On a hot late summer’s day and a slow pitch, which is only set to get slower, run-scoring proved difficult until the last five overs, in which Australia scored 42 runs. In Lungi Ngidi’s absence, South Africa’s quicks adjusted well and delivered plenty of slower balls to hold their ends well, while their spinners strangled Australia in the mid-section of the innings.
Quinton de Kock used seven bowlers, though perhaps he did not need that many. Only Keshav Maharaj bowled his full quota of 10 overs but a case could be made that all of Anrich Nortje, Lutho Sipamla, debutant Daryn Dupavillon and Jon-Jon Smuts, who all went at less than 5.5 runs an over, should have.
Nortje started speedily, clocking 151kph at one stage, and drew first blood when he found David Warner’s outside-edge in the fifth over. His new-ball partner Sipamla did not have the same gas but kept Aaron Finch quiet with tight lines that saw Australia finish the Powerplay on 38 for 1. The only criticism that could have been levelled against South Africa at that time was that Sipamla may have bowled an over too many, with his fifth costing 10 runs, after the first four went for 11.
He was replaced by Andile Phehlukwayo, who made the big breakthrough with his third delivery when he dismissed Steve Smith. Australia’s No.3 walked across his stumps looking for the flick fine but was hit on the back pad. He reviewed, hoping it was going down leg, but ball-tracking showed it just clipping, which brought the home hero to the crease.
Labuschagne, who grew up in Klerksdorp 50 kilometres away, had a repair job on his hands which started badly when debutant Dupavillon had Aaron Finch caught at short extra cover. David Miller scooped the ball inches off the turf and the catch had to be checked but it was clean. D’Arcy Short joined Labuschagne and was proactive in threading Phehlukwayo through the covers and over backward square and sweeping part-timer offspinner Heinrich Klaasen for four but also found it difficult to get South Africa away.
Between overs 20 and 30, Keshav Maharaj, Klaasen and Smuts gave away only three boundaries. In the 31st over, Labuschagne reached fifty off 59 balls and at the start of the 32nd over, Short tried to launch Smuts over mid-on but was lazy on the stroke and caught at mid-on, ending an 81-run fourth-wicket stand. That left it to Mitchell Marsh to try and get a move on but he had to wait for the spinners to finish before he could. He hit the first and only six of the innings, in the 38th over, when he scooped Dupavillon over backward square but it was back to the grind immediately thereafter.

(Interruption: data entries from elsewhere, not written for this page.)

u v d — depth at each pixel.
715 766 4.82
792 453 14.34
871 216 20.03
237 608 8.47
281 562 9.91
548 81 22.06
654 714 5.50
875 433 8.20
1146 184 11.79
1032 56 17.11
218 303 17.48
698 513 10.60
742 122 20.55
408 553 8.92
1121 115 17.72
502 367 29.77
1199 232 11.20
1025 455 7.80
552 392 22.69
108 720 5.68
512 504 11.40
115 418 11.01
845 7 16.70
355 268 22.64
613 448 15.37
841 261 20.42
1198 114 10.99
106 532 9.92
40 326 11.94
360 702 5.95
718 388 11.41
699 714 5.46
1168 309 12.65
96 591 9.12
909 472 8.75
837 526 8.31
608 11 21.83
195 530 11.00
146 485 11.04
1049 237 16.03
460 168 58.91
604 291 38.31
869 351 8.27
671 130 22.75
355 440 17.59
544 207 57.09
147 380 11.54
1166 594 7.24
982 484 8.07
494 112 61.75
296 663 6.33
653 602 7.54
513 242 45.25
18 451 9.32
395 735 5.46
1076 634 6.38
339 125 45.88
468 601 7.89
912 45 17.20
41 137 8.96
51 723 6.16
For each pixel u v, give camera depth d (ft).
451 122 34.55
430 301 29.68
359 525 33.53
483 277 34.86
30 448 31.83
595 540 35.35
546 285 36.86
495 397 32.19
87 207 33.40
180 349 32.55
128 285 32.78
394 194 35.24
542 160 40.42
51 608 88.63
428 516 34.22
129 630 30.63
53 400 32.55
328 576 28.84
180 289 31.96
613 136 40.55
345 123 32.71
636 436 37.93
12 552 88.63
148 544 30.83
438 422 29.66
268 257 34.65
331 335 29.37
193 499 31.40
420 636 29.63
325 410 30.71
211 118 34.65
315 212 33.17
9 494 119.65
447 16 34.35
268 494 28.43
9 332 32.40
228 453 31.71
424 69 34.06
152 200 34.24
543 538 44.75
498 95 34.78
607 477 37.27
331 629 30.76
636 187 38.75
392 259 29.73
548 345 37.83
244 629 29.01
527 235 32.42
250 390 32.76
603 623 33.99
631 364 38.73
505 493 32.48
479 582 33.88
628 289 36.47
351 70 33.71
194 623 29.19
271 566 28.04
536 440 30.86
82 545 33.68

Australia entered the last 10 overs on 180 for 4 and scored only nine runs in the next two overs, and Marsh knew runs had to come from somewhere. When Labuschagne drove Smuts into the covers, he ran, even as Miller cut off the shot. Marsh was well short of his ground when the underarm throw came into de Kock’s end and was run-out. Three balls later, Alex Carey played all around a Smuts’ ball and was bowled.
Australia’s 200 came up in the 45th over, which finished with them on 201 for 6 and in need of a late assault. Labuschagne decided it was time. He took successive fours off Sipamla to enter the 80s and then scored three in a row off Phehlulwayo to go deep into the 90s. In eight deliveries, Labuschagne went from 75 to 97 and two balls later, brought up his hundred with great gusto. Labuschagne pulled out the double-fisted air punch as almost an entire section of the stand stood to applaud. They were on their feet again in the final over, when Labuschagne was bowled by Nortje with the penultimate ball of the innings.